What would you tell your younger you regarding building your current career?
Believe in yourself and give yourself enough time to learn and grow. When I just started my career as a software engineer, there was a long period of time when I constantly doubted whether I could become a good software engineer, because I felt I didn’t know much, and it took me longer to ramp up on a project than other people. I spent a long time struggling and trying to convince myself that I could grow into a good software engineer. Now, after 4 years of struggling and learning, I can finally confidently say that I think I’m a pretty solid software engineer. During these 4 years, there were times when I repeatedly asked myself “should I switch to a different career path? Is computer science really the right thing for me?” However, I often found that these doubts did not help with anything.

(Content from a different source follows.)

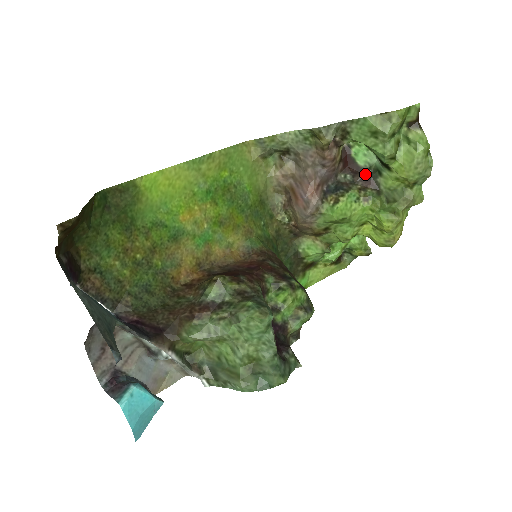
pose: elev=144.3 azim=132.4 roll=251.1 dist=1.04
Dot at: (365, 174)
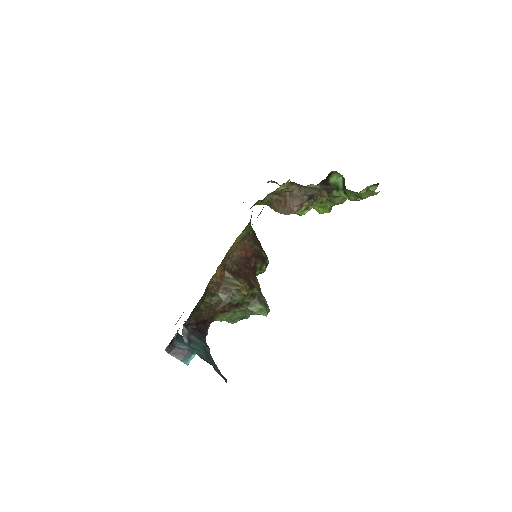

I grew most quickly when I forgot about these questions and just concentrated on the new skills or projects. Every time after I tackled a hard problem that I stuck for a long time or could finally speed up on coding after ramping up on new tech stacks, both my technical skill and my confidence would increase tremendously. Therefore, I wish I could tell the younger me to spend less time doubting myself and spend that time on learning and coding instead.
Final tips and insights
Take advantage of all resources you can reach while at school and during early career to learn about all potential career paths. This can help you decide what career path you want to pursue early and thus have less opportunity costs later to switch career paths. After you make up your mind, believe in yourself and just focus on learning and growing. But never aim for something big in the beginning – start with something small and reachable and build up your skills from there. These steps will help you avoid detours in your career development.